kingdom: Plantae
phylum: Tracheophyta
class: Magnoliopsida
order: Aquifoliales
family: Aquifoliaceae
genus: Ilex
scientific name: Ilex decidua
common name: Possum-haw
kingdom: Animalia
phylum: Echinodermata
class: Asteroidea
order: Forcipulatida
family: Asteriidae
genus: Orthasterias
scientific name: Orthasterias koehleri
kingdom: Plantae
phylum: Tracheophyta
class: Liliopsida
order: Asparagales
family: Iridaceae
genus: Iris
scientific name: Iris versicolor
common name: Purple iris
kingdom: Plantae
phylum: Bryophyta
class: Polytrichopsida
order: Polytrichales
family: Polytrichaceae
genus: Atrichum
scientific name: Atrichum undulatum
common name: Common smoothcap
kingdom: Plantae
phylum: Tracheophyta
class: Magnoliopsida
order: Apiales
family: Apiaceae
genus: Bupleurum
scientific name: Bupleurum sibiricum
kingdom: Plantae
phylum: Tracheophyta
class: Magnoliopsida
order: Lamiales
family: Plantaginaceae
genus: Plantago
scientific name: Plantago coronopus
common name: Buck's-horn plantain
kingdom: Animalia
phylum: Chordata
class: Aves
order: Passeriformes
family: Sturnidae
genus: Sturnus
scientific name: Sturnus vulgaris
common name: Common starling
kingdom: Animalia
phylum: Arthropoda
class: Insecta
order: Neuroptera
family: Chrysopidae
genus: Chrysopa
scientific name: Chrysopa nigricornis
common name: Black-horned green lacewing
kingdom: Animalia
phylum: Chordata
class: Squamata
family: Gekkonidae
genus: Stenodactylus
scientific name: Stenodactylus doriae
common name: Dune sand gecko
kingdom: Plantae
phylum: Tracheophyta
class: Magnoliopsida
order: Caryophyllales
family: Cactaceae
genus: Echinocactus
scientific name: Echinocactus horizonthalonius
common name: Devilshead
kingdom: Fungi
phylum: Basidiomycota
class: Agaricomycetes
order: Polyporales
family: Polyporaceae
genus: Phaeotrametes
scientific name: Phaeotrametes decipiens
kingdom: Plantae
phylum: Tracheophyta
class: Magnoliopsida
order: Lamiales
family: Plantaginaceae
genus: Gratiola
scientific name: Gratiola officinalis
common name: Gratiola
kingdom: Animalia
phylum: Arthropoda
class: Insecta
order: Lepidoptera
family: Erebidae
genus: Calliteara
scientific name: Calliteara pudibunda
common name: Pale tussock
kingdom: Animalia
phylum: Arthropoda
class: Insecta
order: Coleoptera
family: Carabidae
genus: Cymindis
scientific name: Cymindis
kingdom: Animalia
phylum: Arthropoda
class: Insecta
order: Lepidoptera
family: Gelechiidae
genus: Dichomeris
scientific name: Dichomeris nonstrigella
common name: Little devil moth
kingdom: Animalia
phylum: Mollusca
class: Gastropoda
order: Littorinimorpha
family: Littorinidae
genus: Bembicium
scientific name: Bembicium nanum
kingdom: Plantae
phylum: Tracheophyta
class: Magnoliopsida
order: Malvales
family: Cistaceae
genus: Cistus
━━━━━━━━━━
◆ Task brief ◆
Reproduce the entries above word for word, starting at their first line and stopping after the line that contains "class: Aves", with that line included.

◆ Task solution ◆
kingdom: Plantae
phylum: Tracheophyta
class: Magnoliopsida
order: Aquifoliales
family: Aquifoliaceae
genus: Ilex
scientific name: Ilex decidua
common name: Possum-haw
kingdom: Animalia
phylum: Echinodermata
class: Asteroidea
order: Forcipulatida
family: Asteriidae
genus: Orthasterias
scientific name: Orthasterias koehleri
kingdom: Plantae
phylum: Tracheophyta
class: Liliopsida
order: Asparagales
family: Iridaceae
genus: Iris
scientific name: Iris versicolor
common name: Purple iris
kingdom: Plantae
phylum: Bryophyta
class: Polytrichopsida
order: Polytrichales
family: Polytrichaceae
genus: Atrichum
scientific name: Atrichum undulatum
common name: Common smoothcap
kingdom: Plantae
phylum: Tracheophyta
class: Magnoliopsida
order: Apiales
family: Apiaceae
genus: Bupleurum
scientific name: Bupleurum sibiricum
kingdom: Plantae
phylum: Tracheophyta
class: Magnoliopsida
order: Lamiales
family: Plantaginaceae
genus: Plantago
scientific name: Plantago coronopus
common name: Buck's-horn plantain
kingdom: Animalia
phylum: Chordata
class: Aves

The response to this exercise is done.